Columnist Jesse Jackson
Washington is built on top of swamps, and its politics are often simply an accurate reflection of its environment.
On the stimulus package, the so called “moderates” proved once more that in Washington, moderation is not synonymous with common sense. Led by Democratic Sen. Ben Nelson and Republican Sen. Susan Collins, they proclaimed that they would cut the pork out of the bill, leaving only the stuff that worked to create or sustain jobs.
So what did they cut? The biggest cuts came from money for education (to retain teachers and keep schools running) and for construction of schools.
Hello? School construction would hire the very workers that are out of work to do work we desperately need on projects that are ready to go.
The revised banking bailout will once more feature spending hundreds of billions trying to save the big banks and get them lending again. Already they’ve received literally trillions in direct cash infusion and in guarantees. Furthermore, banks are paying essentially zero percent interest rates on money they borrow from the Federal Reserve. Yet they still aren’t loaning much out.
Why, if banks can get money at zero percent interest rates, can’t students burdened with student loans get the same deal? The long-term success of our economy and our democracy depends on the young getting better and better education.

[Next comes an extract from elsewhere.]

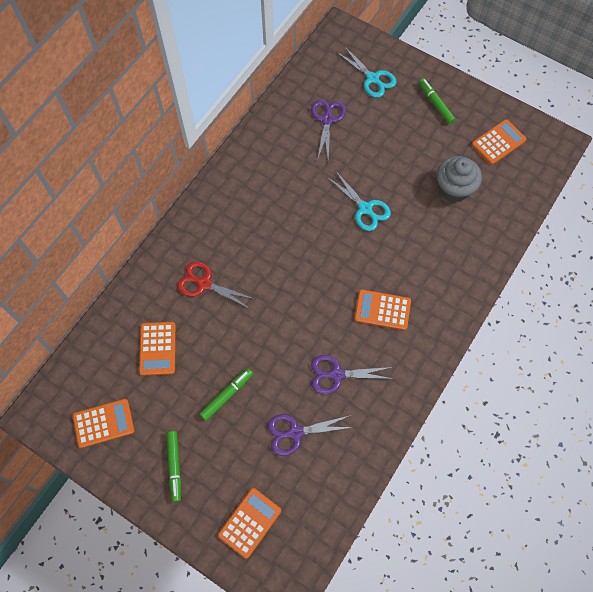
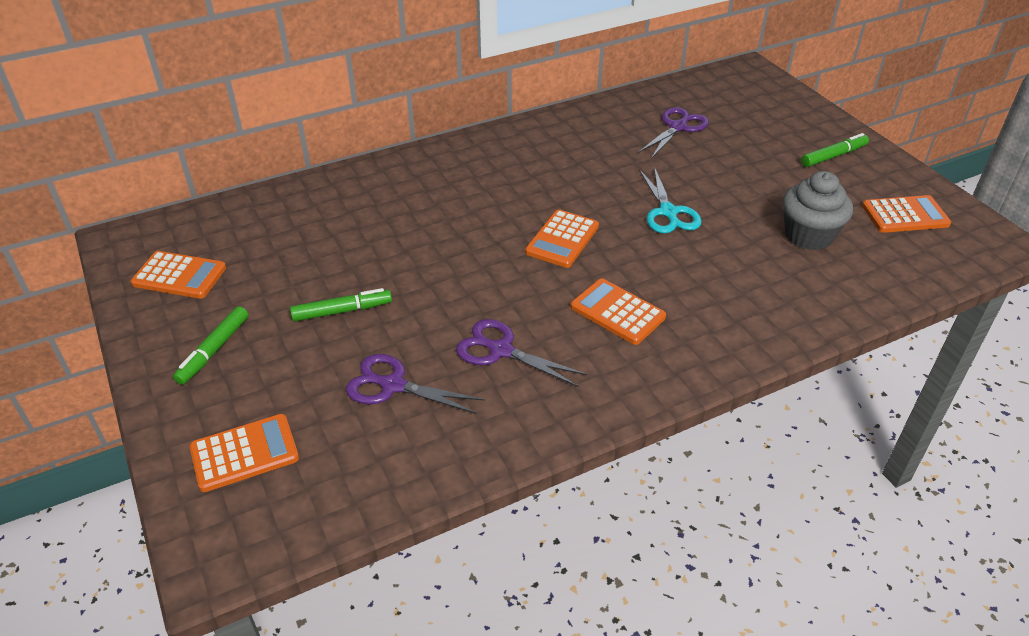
camera: 30 degrees right, 25 degrees down
(158, 348) = (305, 238): orange calculator -> orange calculator (562, 239)
(204, 284) = (411, 205): red scissors -> none
(372, 78) = (762, 113): turquoise scissors -> none
(435, 104) = (833, 156): green marker -> green marker turned 60 degrees clockwise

Yet college is being priced out of the reach of more and more students. Tuitions are up – 40 percent over the course of the Bush years. Grants are down. In 1975, the government Pell grant paid 84 percent of the costs; now it covers only one-third.
An estimated 400,000 kids a year are priced out of college. And students who stay in go deeper and deeper into debt. Students now graduate from college with an average debt of around $20,000, more than double what it was a decade ago.
They have to start paying off that loan upon graduation. But what if they can’t get a job in this economy? If they default, it not only destroys their credit rating, it hurts the university. Schools can get cut off if the default rate grows too high.
We can get a car with no financing costs for the first year, since the banks can lend money so cheaply. So why not a student loan with zero percent interest, or at least no interest costs for the first five years, like an auto loan?
Apply this retroactively to those that have graduated, and it would have a clear stimulus effect. They’d spend virtually every dollar of the interest saved. And more students would stay in college – which would be good for them, and good for the economy.